Prairie Trace fifth-grade teacher Rachel Knuttel said the students prepared for the outing for about a month.
“We spent a half-hour to an hour a day going over their financial literacy lessons and getting them prepared to be leaders at BizTown,” Knuttel said.
Awe said it has helped spark conversations with students and their parents about paying bills and taxes and taking out loans.
“It’s been very eye-opening,” Awe said.
Awe said the students have been more engaged while learning the financial literacy lessons because they get to apply it.
The students elected a mayor and students served different roles in companies. The teachers were assisted by 30 parent volunteers, who had to complete training to assist.
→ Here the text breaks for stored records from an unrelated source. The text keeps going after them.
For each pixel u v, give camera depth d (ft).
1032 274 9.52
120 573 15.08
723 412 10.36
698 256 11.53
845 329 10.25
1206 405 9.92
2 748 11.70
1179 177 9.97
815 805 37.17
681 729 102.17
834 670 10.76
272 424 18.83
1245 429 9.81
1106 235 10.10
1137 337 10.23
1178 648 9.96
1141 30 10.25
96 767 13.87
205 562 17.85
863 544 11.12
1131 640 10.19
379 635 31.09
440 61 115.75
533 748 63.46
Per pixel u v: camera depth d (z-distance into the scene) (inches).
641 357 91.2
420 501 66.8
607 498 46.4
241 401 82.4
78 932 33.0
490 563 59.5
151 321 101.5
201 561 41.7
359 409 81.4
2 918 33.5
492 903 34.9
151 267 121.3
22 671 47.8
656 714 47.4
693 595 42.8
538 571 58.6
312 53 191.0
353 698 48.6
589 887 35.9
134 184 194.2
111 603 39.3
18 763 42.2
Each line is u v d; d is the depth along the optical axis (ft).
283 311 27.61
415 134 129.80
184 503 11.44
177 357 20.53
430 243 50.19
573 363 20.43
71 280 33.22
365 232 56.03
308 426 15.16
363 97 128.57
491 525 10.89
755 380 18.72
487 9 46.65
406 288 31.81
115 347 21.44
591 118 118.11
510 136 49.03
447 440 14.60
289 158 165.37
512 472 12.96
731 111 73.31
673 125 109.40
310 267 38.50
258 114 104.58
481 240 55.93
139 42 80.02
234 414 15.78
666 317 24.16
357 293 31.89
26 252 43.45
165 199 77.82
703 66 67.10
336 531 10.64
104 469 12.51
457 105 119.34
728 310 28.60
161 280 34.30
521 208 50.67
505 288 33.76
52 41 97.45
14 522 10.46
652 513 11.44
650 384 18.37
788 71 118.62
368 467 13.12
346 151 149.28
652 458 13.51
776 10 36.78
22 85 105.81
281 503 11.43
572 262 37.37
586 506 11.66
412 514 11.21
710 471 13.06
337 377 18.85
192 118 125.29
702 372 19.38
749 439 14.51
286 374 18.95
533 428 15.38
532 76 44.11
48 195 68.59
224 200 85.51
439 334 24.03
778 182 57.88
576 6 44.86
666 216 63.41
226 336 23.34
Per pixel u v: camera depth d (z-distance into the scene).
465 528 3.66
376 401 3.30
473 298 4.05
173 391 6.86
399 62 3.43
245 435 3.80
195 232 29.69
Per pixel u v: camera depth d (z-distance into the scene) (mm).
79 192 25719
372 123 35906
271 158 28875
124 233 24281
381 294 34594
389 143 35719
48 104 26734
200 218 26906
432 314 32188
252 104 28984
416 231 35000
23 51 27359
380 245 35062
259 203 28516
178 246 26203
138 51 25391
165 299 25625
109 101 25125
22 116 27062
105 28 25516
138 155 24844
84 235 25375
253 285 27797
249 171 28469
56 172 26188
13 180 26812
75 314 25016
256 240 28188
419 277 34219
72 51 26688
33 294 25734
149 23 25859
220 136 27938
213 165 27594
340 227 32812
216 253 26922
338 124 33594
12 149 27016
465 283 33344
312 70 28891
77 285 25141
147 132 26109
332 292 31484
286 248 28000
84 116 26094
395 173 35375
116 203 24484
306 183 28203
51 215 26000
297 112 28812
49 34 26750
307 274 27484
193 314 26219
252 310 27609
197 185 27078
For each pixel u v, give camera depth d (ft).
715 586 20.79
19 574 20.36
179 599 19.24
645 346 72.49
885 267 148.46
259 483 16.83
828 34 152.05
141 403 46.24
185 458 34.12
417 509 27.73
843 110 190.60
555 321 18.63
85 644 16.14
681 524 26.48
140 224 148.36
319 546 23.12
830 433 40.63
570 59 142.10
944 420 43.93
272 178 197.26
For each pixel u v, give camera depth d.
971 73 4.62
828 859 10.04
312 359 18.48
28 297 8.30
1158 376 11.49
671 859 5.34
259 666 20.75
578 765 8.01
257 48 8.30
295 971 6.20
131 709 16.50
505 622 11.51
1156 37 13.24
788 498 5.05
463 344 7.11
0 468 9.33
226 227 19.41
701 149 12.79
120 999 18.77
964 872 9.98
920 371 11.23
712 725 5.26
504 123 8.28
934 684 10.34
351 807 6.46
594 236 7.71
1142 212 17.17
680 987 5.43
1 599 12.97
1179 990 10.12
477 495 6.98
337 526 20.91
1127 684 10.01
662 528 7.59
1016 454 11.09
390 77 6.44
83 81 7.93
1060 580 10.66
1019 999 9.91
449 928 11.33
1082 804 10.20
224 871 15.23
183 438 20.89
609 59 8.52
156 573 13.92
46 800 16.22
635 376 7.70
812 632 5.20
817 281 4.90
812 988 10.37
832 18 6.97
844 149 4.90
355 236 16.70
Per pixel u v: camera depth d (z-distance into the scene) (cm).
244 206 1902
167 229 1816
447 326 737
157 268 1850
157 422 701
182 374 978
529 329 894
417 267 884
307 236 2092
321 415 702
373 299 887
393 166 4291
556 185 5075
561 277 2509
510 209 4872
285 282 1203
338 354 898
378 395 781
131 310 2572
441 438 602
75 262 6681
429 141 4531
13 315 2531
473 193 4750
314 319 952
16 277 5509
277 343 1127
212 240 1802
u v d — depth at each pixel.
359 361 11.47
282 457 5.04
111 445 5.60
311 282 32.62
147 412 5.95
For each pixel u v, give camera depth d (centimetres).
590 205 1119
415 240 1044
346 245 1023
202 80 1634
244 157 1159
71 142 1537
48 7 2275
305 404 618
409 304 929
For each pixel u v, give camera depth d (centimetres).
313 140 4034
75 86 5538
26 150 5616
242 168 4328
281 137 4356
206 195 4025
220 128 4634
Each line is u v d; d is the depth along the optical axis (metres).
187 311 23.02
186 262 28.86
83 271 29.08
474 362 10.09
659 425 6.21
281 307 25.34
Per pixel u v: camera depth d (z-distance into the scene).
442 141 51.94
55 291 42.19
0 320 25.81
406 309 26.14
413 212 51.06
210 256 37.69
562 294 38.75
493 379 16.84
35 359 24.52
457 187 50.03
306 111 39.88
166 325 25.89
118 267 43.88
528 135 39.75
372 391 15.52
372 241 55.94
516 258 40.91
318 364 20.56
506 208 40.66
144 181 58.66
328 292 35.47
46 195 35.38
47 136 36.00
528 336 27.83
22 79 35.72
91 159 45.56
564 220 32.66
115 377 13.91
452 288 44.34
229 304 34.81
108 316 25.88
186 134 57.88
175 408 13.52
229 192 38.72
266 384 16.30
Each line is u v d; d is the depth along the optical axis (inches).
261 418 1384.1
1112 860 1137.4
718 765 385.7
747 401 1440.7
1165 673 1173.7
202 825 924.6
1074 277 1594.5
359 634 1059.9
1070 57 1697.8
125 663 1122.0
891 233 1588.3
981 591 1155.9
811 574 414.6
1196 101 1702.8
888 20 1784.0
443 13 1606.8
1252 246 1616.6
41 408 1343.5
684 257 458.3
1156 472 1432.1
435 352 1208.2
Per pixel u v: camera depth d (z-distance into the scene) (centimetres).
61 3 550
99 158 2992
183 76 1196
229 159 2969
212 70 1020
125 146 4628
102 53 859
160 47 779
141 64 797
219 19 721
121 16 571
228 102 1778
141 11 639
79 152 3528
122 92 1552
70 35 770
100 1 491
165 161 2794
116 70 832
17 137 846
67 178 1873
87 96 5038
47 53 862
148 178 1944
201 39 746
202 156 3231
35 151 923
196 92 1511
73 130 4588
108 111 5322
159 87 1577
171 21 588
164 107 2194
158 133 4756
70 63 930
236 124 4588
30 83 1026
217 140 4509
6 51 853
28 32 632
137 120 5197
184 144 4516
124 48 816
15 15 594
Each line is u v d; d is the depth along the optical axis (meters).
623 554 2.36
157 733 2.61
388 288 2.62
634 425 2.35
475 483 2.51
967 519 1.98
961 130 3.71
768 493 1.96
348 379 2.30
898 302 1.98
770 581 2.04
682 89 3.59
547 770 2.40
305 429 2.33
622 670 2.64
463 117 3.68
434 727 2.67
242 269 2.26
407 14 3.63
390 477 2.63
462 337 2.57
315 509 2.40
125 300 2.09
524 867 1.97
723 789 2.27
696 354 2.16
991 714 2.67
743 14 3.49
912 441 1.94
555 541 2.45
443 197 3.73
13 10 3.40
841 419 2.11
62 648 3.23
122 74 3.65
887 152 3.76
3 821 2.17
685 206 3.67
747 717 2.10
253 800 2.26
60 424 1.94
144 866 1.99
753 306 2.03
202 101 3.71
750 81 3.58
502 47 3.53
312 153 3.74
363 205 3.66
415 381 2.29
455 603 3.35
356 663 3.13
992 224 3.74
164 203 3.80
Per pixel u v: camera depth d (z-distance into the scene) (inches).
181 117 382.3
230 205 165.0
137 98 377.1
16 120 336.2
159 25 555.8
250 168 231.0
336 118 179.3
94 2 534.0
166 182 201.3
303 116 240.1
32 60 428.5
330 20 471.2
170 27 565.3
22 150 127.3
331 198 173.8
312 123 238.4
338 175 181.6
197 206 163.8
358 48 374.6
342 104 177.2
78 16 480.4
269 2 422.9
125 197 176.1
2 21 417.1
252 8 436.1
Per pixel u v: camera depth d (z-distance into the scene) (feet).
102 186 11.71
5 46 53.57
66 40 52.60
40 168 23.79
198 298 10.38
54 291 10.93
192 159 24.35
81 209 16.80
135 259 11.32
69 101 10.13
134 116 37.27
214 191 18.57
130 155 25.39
Prairie Trace Assistant Principal Chard Reid was previously a business teacher and DECA advisor at Carmel High School.
“It’s a meaningful and authentic experience from a career perspective, but there is a personal finance element that makes it valuable for all students regardless of what their vocational path is going to be,” Reid said. “I’ve been impressed with how well the kids prepared. The kids all know exactly what they are supposed to do because they’ve been working hard with teachers to get ready for this experience. You can see the excitement on their faces as they do their jobs.”
Reid’s daughter, Karis, served as CEO of Eli Lilly and Co.
“I’ve had a lot of fun learning how to write checks and how to compromise with other people on ideas,” she said. “I endorse the check. I write the checks and write all the prices down. I help other people when they are short on staff.”